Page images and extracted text
[Start of Attachment]

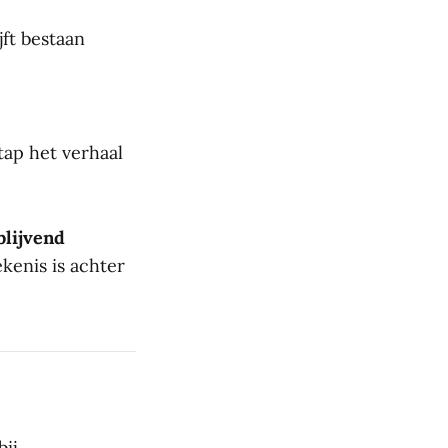
jft bestaan
tap het verhaal
blijvend
ekenis is achter
bij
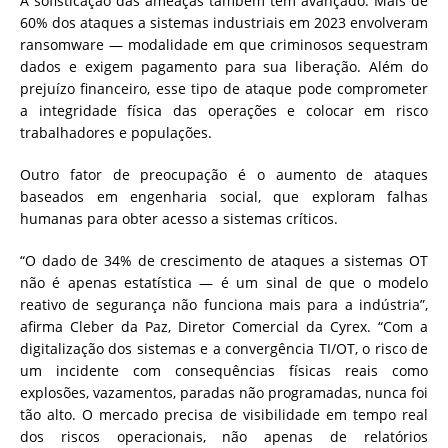
A sofisticação das ameaças também tem avançado. Mais de
60% dos ataques a sistemas industriais em 2023 envolveram
ransomware — modalidade em que criminosos sequestram
dados e exigem pagamento para sua liberação. Além do
prejuízo financeiro, esse tipo de ataque pode comprometer
a integridade física das operações e colocar em risco
trabalhadores e populações.
Outro fator de preocupação é o aumento de ataques
baseados em engenharia social, que exploram falhas
humanas para obter acesso a sistemas críticos.
“O dado de 34% de crescimento de ataques a sistemas OT
não é apenas estatística — é um sinal de que o modelo
reativo de segurança não funciona mais para a indústria”,
afirma Cleber da Paz, Diretor Comercial da Cyrex. “Com a
digitalização dos sistemas e a convergência TI/OT, o risco de
um incidente com consequências físicas reais como
explosões, vazamentos, paradas não programadas, nunca foi
tão alto. O mercado precisa de visibilidade em tempo real
dos riscos operacionais, não apenas de relatórios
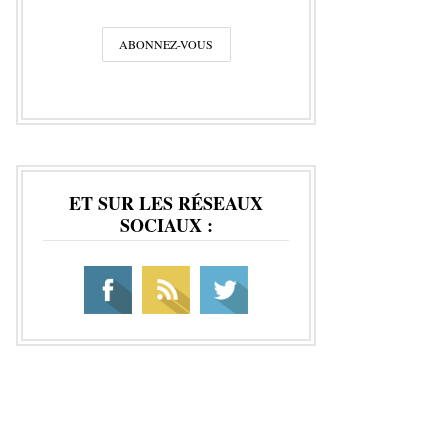
ET SUR LES RÉSEAUX
SOCIAUX :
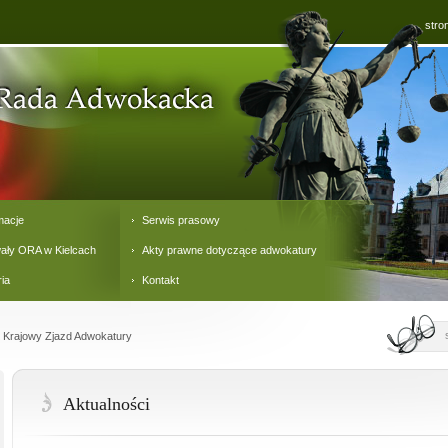
stro
macje
Serwis prasowy
ały ORA w Kielcach
Akty prawne dotyczące adwokatury
ria
Kontakt
 Krajowy Zjazd Adwokatury
Aktualności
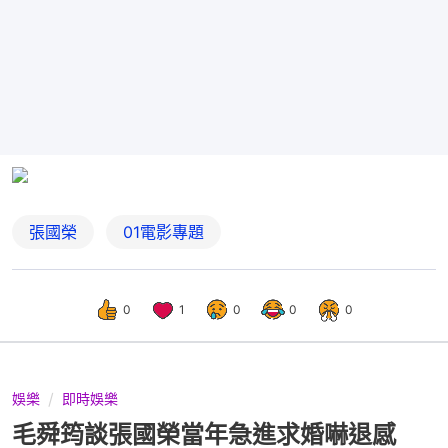
張國榮
01電影專題
0
1
0
0
0
娛樂
即時娛樂
毛舜筠談張國榮當年急進求婚嚇退感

[End of Attachment]

#### Written task:
Each record is to be written out exactly. No picture goes in.

#### Expected answer:
jft bestaan
tap het verhaal
blijvend
ekenis is achter
bij
A sofisticação das ameaças também tem avançado. Mais de
60% dos ataques a sistemas industriais em 2023 envolveram
ransomware — modalidade em que criminosos sequestram
dados e exigem pagamento para sua liberação. Além do
prejuízo financeiro, esse tipo de ataque pode comprometer
a integridade física das operações e colocar em risco
trabalhadores e populações.
Outro fator de preocupação é o aumento de ataques
baseados em engenharia social, que exploram falhas
humanas para obter acesso a sistemas críticos.
“O dado de 34% de crescimento de ataques a sistemas OT
não é apenas estatística — é um sinal de que o modelo
reativo de segurança não funciona mais para a indústria”,
afirma Cleber da Paz, Diretor Comercial da Cyrex. “Com a
digitalização dos sistemas e a convergência TI/OT, o risco de
um incidente com consequências físicas reais como
explosões, vazamentos, paradas não programadas, nunca foi
tão alto. O mercado precisa de visibilidade em tempo real
dos riscos operacionais, não apenas de relatórios
ET SUR LES RÉSEAUX
SOCIAUX :
stro
macje
Serwis prasowy
ały ORA w Kielcach
Akty prawne dotyczące adwokatury
ria
Kontakt
 Krajowy Zjazd Adwokatury
Aktualności
張國榮
01電影專題
0
1
0
0
0
娛樂
即時娛樂
毛舜筠談張國榮當年急進求婚嚇退感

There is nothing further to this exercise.